Carla Roux : Les docteurs juniors sont des internes de 4e année de médecine générale, ayant déjà soutenu leur thèse, qui exercent en quasi-autonomie mais restent sous la responsabilité de la faculté et d’un maître de stage.
Depuis la rentrée 2023, la formation des nouveaux internes en médecine générale s’étend désormais sur 4 ans (contre 3 ans auparavant), et la thèse doit être soutenue avant la fin de l’internat, alors qu’auparavant elle pouvait être passée jusqu’à 3 ans après.
Cette 4e année, appelée “année de consolidation”, permet aux jeunes médecins de s’immerger plus profondément dans la pratique professionnelle en devenant presque totalement autonomes.
En pratique, ces docteurs juniors ont les mêmes responsabilités que n’importe quel médecin généraliste, mais sont sous-payés et toujours encadrés par un maître de stage, généralement situé dans une zone médicalement sous-dotée.
Accueillir ces docteurs juniors en milieu rural présente plusieurs avantages pour les structures d'accueil : ils apportent un soutien médical immédiat, allégeant la charge des médecins en place, tout en se formant aux spécificités de la médecine de proximité.
Par ailleurs, cette expérience de terrain les sensibilise aux réalités des zones en tension et peut susciter un intérêt pour une installation future dans des régions où les besoins sont importants, contribuant ainsi à la lutte contre les déserts médicaux.
Paul Tian : Comment prévoyez-vous de les intégrer dans ce projet de maison médicale et quelles mesures seront mises en place pour les accompagner et les former efficacement ?
Clara Roux : Pour le moment à Saint-Gaudens, seuls trois médecins sont maîtres de stage (et un va bientôt partir à la retraite) et habilités à accueillir des internes. Ils reçoivent déjà des internes de 1re, 2e et 3e années, et l'organisation pour leur trouver des bureaux disponibles pour les consultations est déjà complexe.
Les cabinets actuels ne disposent pas de suffisamment d’espace pour accueillir des internes de 4e année ou docteurs juniors.
Il est donc urgent que notre projet de maison médicale aboutisse pour pouvoir accueillir ces docteurs juniors qui arrivent dans 2 ans !
Il est essentiel de pouvoir les accueillir, de ne pas passer à côté de cette formidable opportunité de potentielle installation future. Cependant, il est également nécessaire de trouver d’autres médecins prêts à devenir maîtres de stage, afin de les accompagner et de les former efficacement dans un environnement favorable et avec des conditions de travail optimales.
Pour ma part, j'envisage de suivre la formation pour devenir maître de stage, mais une règle de la faculté m’impose d’attendre quelques années après la fin de mon internat avant de pouvoir accéder à ce statut.
Dans notre maison médicale, nous prévoyons des bureaux dédiés pour les internes et docteurs juniors, et ils pourront également participer activement aux soins non programmés en journée.
Paul Tian : Il y a déjà une maison de santé à Saint-Gaudens, il me semble.

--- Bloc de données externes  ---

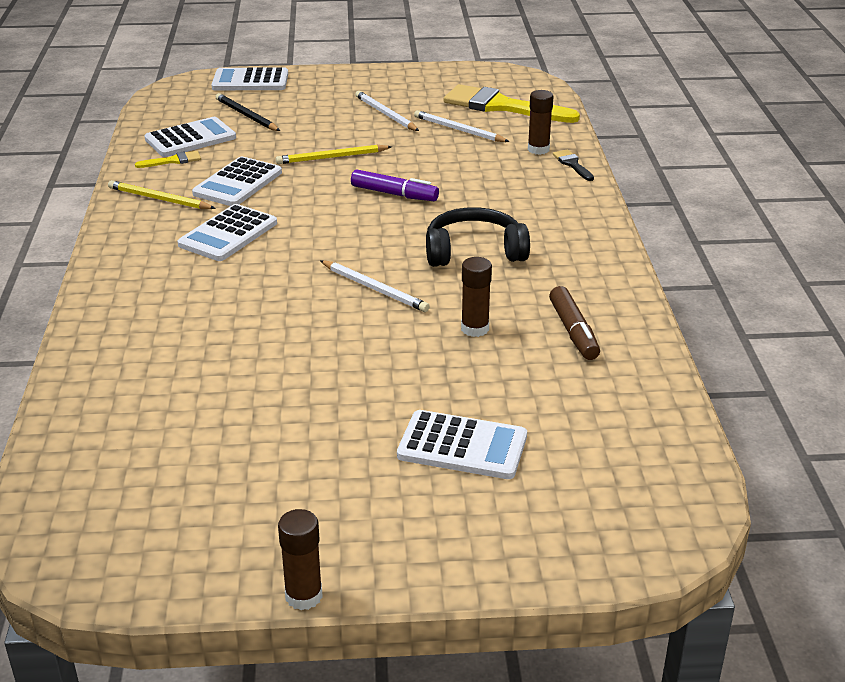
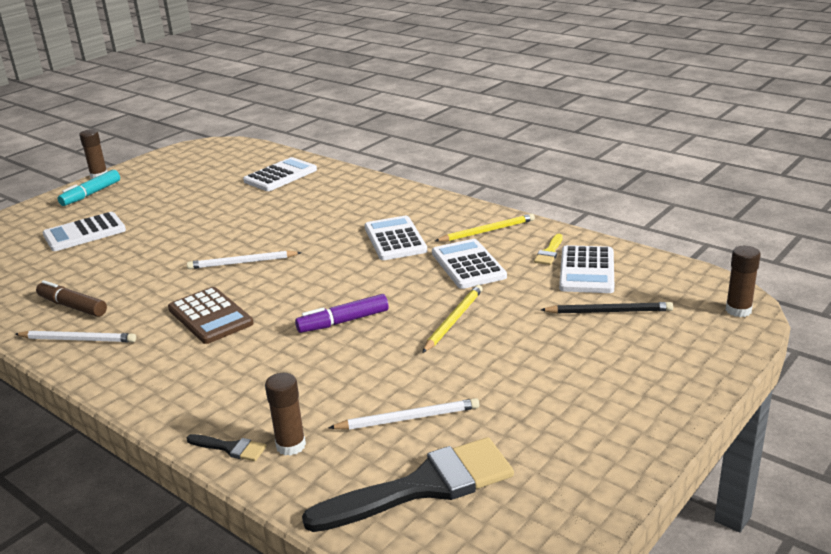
camera: 135 degrees right, 5 degrees down
white calculator [211,67,288,90] -> white calculator moved to [243,157,317,191]
white pencil [355,91,419,131] -> white pencil moved to [15,331,136,342]
black headphones [426,207,530,267] -> brown calculator [168,287,254,344]
yellow brush [444,84,580,123] -> black brush [302,437,514,532]
brown glue stick [461,257,492,337] -> brown glue stick moved to [726,246,761,317]
none -> turquoise marker [58,170,120,206]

Pourquoi ne pas vous regrouper avec cette structure ?
Carla Roux : Cette maison de santé pluridisciplinaire (MSP) existe bien au centre de Saint-Gaudens, mais elle prend en charge uniquement les patients sans médecin traitant et ne fait que des soins programmés (sur rendez-vous). Quelques médecins de Saint-Gaudens se relaient par demi-journée dans cette MSP pour consulter ces patients (au lieu d’être dans leur propre cabinet), mais les délais d’attente s'allongent en raison des récents départs à la retraite, et l'agressivité envers le personnel s'intensifie ces derniers temps.
De plus, un des inconvénients majeurs de cette MSP est sa taille très réduite : elle ne dispose que de trois bureaux et est située dans un immeuble en plein centre-ville, rendant le stationnement difficile pour les patients.
Cette MSP pourrait être intégrée à notre maison médicale. En effet, les patients sans médecin traitant pourraient être répartis parmi les différents médecins de la maison médicale, dans l’espoir d’accueillir de nouvelles installations de médecins généralistes. Ils pourraient également être pris en charge par des docteurs juniors se relayant pour ces consultations, ou, par le centre de santé salarié géré par la Communauté de Communes (Com’com) avec lequel nous comptons collaborer.